CF1578E.Easy Scheduling

Eonathan Eostar decided to learn the magic of multiprocessor systems. He has a full binary tree of tasks with height $h$ . In the beginning, there is only one ready task in the tree — the task in the root. At each moment of time, $p$ processes choose at most $p$ ready tasks and perform them. After that, tasks whose parents were performed become ready for the next moment of time. Once the task becomes ready, it stays ready until it is performed.

You shall calculate the smallest number of time moments the system needs to perform all the tasks.

The first line of the input contains the number of tests $t$ ( $1 \leq t \leq 5\cdot 10^5$ ). Each of the next $t$ lines contains the description of a test. A test is described by two integers $h$ ( $1 \leq h \leq 50$ ) and $p$ ( $1 \leq p \leq 10^4$ ) — the height of the full binary tree and the number of processes. It is guaranteed that all the tests are different.

For each test output one integer on a separate line — the smallest number of time moments the system needs to perform all the tasks.

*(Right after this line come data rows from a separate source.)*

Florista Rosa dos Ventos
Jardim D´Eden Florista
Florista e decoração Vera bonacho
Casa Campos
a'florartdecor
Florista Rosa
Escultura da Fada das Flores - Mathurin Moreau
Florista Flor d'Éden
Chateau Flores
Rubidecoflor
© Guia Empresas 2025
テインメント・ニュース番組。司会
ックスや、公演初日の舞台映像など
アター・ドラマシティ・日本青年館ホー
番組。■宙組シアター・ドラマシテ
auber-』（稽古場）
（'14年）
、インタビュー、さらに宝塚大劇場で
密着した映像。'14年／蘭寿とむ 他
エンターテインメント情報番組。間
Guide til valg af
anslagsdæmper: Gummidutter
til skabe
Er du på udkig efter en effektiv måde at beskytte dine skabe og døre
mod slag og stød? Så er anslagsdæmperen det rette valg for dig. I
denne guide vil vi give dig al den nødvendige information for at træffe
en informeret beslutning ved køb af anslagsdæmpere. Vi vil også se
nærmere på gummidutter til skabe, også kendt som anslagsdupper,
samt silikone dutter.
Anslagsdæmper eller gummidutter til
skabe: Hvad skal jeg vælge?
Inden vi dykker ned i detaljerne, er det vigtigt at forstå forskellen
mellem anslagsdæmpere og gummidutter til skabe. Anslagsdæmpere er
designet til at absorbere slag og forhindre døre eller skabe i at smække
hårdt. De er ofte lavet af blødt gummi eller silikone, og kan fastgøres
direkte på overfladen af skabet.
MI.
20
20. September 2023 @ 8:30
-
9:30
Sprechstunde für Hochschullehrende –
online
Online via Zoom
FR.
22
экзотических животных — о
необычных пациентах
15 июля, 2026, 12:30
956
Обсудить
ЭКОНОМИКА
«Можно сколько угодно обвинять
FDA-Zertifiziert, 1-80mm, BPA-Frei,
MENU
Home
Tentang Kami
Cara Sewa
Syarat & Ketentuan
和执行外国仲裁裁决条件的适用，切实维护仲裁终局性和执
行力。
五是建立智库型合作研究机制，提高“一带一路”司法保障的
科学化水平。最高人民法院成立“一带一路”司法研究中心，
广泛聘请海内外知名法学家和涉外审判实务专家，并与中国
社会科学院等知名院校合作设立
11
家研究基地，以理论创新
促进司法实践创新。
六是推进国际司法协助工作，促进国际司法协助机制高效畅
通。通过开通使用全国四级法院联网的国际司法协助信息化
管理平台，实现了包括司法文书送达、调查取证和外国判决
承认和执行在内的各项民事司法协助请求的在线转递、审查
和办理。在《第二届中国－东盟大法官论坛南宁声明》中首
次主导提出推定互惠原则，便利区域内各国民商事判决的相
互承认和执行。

Let us consider the second test from the sample input. There is a full binary tree of height $3$ and there are two processes. At the first moment of time, there is only one ready task, $1$ , and $p_1$ performs it. At the second moment of time, there are two ready tasks, $2$ and $3$ , and the processes perform them. At the third moment of time, there are four ready tasks, $4$ , $5$ , $6$ , and $7$ , and $p_1$ performs $6$ and $p_2$ performs $5$ . At the fourth moment of time, there are two ready tasks, $4$ and $7$ , and the processes perform them. Thus, the system spends $4$ moments of time to perform all the tasks.